** WHAT YOU HAVE TO DO **
Lay out the data below as a JSON list of strings, one string per line, with blank lines skipped and the pictures left out.

** GIVEN RECORDS **
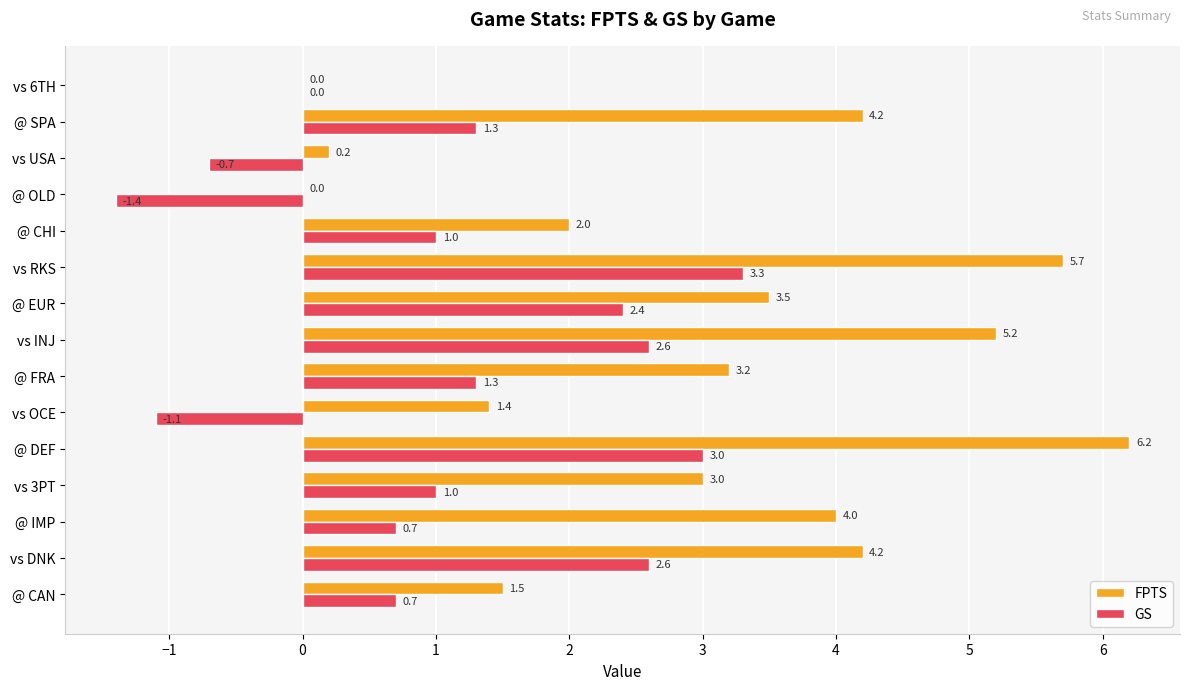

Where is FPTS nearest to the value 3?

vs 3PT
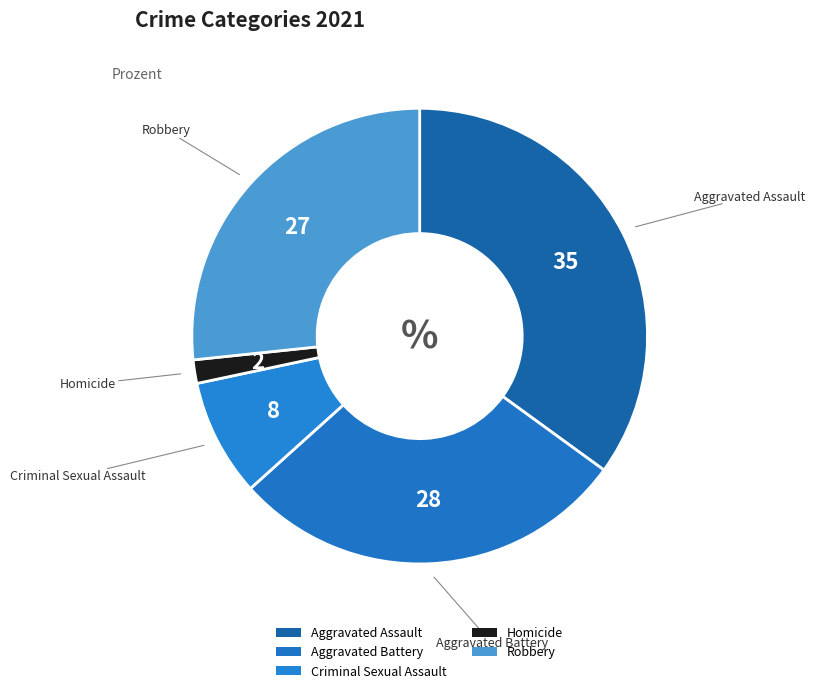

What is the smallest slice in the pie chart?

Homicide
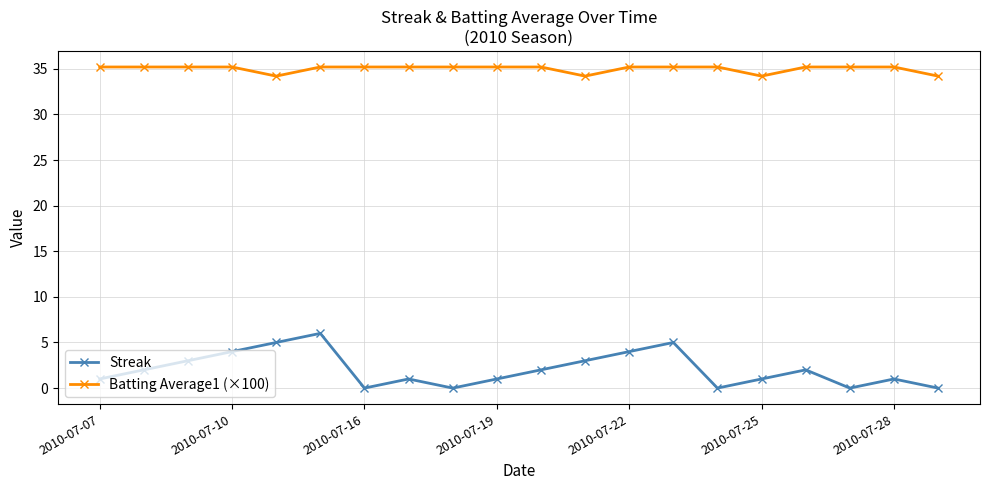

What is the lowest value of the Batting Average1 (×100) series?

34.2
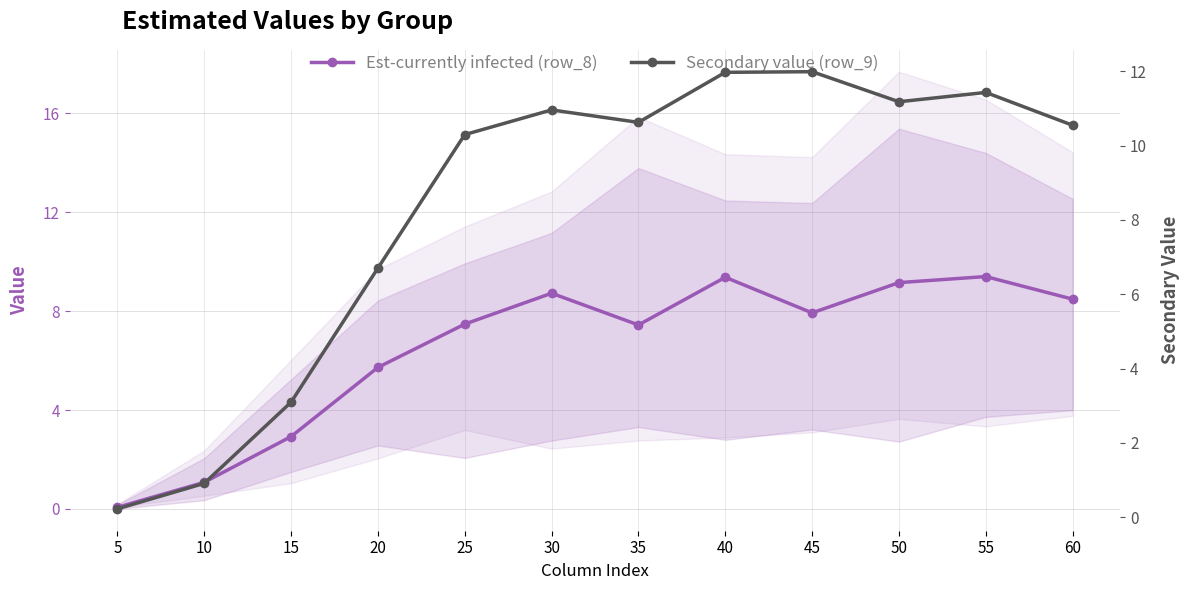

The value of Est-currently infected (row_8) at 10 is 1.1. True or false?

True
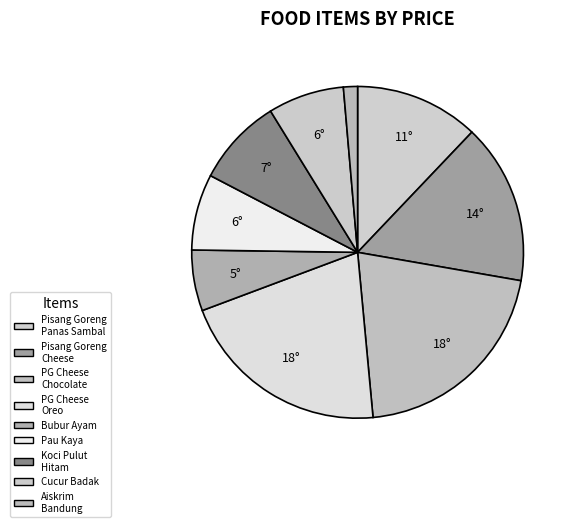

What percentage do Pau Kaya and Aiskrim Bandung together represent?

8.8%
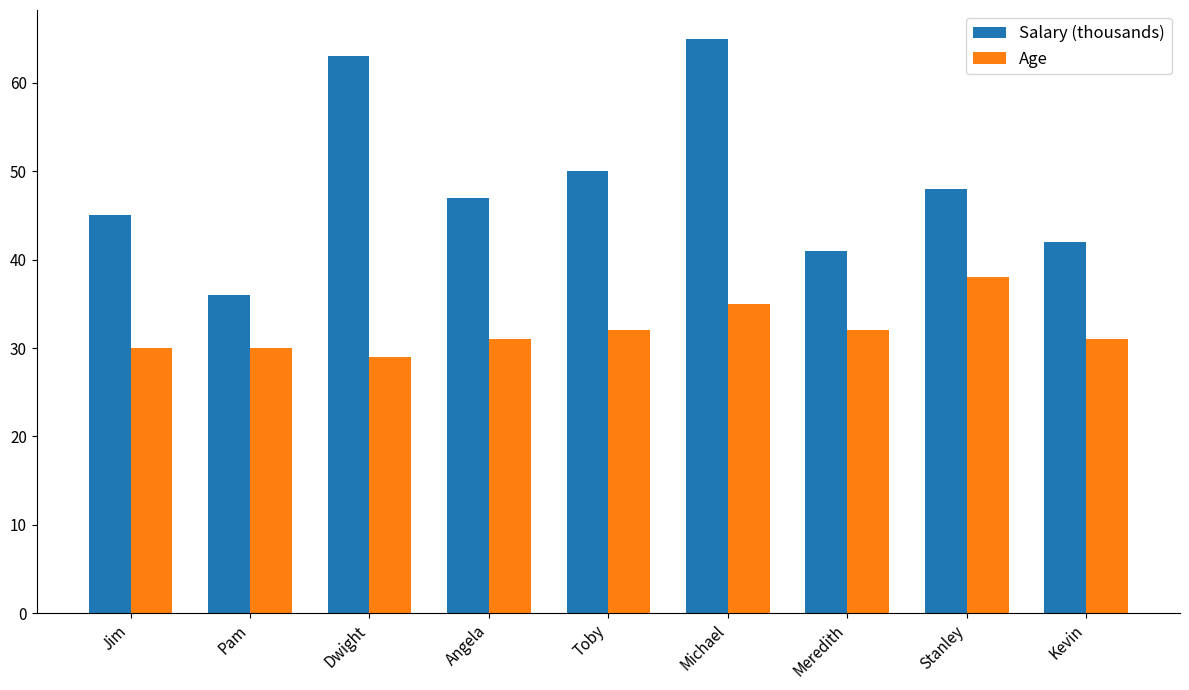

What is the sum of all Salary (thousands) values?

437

** SOLUTION TO THIS EXERCISE **
[
  "Where is FPTS nearest to the value 3?",
  "vs 3PT",
  "What is the smallest slice in the pie chart?",
  "Homicide",
  "What is the lowest value of the Batting Average1 (×100) series?",
  "34.2",
  "The value of Est-currently infected (row_8) at 10 is 1.1. True or false?",
  "True",
  "What percentage do Pau Kaya and Aiskrim Bandung together represent?",
  "8.8%",
  "What is the sum of all Salary (thousands) values?",
  "437"
]